I looked over at the chickens. Their little faces were peering though the bars at me. I knew I had to step it up a notch. I told him they would have five acres in which to free roam and a beautiful hen house to retire to each evening. He reminded me about the bully chicken I have. What if it picked on them? I pointed out that the butcher is WAY bigger of a bully then some hen, and they stood a better chance with me. (Yeah right)
He called his wife to see how set she was on getting chicken stock.
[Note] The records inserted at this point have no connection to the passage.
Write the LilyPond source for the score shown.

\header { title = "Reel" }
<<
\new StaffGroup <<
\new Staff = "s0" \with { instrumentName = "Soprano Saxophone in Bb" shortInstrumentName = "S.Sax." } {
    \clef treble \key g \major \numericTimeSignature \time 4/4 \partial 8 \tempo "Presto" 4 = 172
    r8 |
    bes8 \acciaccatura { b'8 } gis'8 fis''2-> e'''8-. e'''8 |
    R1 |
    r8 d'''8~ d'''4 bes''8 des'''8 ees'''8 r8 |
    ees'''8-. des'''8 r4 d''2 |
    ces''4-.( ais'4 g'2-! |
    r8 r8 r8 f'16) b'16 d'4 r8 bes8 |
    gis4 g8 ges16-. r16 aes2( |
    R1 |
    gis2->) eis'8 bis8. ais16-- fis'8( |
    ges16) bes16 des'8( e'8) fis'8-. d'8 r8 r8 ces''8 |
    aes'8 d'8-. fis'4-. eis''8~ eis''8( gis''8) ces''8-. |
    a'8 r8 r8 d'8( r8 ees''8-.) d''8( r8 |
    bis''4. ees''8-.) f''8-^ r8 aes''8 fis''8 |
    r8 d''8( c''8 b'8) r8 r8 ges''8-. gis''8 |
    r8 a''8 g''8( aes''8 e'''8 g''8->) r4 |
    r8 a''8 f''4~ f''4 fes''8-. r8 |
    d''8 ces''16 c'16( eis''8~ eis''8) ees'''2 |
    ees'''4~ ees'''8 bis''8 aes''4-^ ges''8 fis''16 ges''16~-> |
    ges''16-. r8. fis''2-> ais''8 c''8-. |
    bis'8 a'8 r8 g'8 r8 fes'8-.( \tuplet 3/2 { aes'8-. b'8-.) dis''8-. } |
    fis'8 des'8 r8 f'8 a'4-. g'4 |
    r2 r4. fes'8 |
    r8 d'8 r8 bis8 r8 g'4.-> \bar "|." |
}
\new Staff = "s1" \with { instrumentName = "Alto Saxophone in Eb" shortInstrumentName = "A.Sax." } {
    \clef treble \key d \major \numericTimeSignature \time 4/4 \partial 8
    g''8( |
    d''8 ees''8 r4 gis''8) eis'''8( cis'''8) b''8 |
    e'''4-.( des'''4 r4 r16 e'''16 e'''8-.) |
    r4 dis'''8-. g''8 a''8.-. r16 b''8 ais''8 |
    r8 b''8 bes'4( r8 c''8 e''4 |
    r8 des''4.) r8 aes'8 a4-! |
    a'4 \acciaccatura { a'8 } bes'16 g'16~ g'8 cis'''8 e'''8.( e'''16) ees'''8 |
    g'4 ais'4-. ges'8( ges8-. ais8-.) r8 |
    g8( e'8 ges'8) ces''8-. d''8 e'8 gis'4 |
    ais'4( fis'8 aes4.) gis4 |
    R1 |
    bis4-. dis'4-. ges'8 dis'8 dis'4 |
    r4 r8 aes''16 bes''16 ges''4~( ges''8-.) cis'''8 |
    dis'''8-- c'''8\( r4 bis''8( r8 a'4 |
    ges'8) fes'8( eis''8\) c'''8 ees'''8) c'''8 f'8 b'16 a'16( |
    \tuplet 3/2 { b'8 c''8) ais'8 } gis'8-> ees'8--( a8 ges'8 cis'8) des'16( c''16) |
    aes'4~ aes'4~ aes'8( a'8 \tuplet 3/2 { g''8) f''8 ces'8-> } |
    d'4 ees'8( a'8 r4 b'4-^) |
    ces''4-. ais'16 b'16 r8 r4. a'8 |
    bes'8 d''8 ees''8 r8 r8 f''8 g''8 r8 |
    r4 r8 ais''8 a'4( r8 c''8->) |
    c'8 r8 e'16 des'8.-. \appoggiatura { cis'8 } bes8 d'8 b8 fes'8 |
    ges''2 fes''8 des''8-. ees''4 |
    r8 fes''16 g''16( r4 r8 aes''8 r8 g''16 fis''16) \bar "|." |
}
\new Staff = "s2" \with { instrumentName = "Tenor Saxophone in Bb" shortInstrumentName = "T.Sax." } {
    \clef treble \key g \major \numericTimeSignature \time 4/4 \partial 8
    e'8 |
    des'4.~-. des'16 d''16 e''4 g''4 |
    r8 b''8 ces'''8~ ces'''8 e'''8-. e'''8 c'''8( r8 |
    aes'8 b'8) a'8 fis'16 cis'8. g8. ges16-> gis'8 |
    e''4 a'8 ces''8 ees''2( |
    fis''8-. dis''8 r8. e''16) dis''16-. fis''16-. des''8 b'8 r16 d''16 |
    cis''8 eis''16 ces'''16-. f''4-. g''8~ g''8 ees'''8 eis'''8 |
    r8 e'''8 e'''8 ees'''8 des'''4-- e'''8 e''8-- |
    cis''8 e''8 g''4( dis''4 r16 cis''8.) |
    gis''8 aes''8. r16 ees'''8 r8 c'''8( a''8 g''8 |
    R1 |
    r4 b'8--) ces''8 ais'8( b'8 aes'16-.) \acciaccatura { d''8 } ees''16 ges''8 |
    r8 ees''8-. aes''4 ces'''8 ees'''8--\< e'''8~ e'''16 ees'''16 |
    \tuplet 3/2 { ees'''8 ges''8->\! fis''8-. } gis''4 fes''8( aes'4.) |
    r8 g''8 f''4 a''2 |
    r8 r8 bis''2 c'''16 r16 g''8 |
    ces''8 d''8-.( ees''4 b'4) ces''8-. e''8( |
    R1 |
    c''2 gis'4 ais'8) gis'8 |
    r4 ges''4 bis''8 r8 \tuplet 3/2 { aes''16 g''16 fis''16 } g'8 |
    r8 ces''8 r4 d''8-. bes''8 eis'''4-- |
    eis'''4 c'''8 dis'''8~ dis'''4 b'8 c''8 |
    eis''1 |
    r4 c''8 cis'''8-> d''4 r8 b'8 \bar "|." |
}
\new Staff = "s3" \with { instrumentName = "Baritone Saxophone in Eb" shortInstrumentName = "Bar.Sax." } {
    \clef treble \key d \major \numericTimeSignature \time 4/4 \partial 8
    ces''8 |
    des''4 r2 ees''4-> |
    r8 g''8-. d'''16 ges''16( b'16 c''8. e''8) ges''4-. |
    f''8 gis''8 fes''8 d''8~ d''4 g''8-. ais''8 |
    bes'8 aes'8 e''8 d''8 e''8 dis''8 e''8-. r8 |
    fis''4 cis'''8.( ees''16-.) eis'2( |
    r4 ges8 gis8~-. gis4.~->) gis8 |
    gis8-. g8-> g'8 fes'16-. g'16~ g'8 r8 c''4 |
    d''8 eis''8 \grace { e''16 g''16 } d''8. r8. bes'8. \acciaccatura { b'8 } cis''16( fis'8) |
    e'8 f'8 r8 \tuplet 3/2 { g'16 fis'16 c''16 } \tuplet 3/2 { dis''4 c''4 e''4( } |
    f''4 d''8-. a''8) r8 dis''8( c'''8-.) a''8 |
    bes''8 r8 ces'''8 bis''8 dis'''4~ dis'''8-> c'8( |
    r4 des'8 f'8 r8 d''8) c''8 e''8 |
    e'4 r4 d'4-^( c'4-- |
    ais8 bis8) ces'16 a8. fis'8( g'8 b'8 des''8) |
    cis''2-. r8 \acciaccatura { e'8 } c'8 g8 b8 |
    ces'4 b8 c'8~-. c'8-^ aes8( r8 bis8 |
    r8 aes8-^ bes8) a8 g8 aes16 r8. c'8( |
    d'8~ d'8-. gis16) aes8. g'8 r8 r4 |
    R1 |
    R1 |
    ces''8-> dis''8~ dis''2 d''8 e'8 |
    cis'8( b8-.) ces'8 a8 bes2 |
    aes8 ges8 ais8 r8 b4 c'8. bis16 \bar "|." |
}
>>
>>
"I'll buy her some organic soup and bring it over!" I yelled.

Wow...I thought, this is getting silly. Why were these birds so suddenly important??? I didn't mention to him that my chickens don't really survive that long. But really, they didn't have a lot of options at this point. He called his wife and she agreed to let me have them as pets. You might be wondering if I am against eating chicken. Or if I eat it....

I'm not
I do.
I know, it's crazy.
It just boils down to one thing......

I can't eat meat I've met.

5 comments:

  1. Just found your blog. What a funny read!

    I just wonder how long they'll last on 5 acres with the coyotes around.....

    speaking of naming animals, I had a friend who raised a cow for a year and then sold it to profit on the weight it had gained. He named it....Johnny Cash Cow.

    ReplyDelete
  2. That is the best ever name for a cow!!

    ReplyDelete
  3. That is a good story Michelle. I remember back to when I was served bear for dinner at some people's house and then shown the frozen bear head in their freezer. Does the whole, "I can't eat meat I've met" theory count if you just meet the head and it's already dead (and frozen?)... food for thought.

    ReplyDelete
  4. Shannon! That is so funny!!! hahahaha food for thought is right! I would have passed out.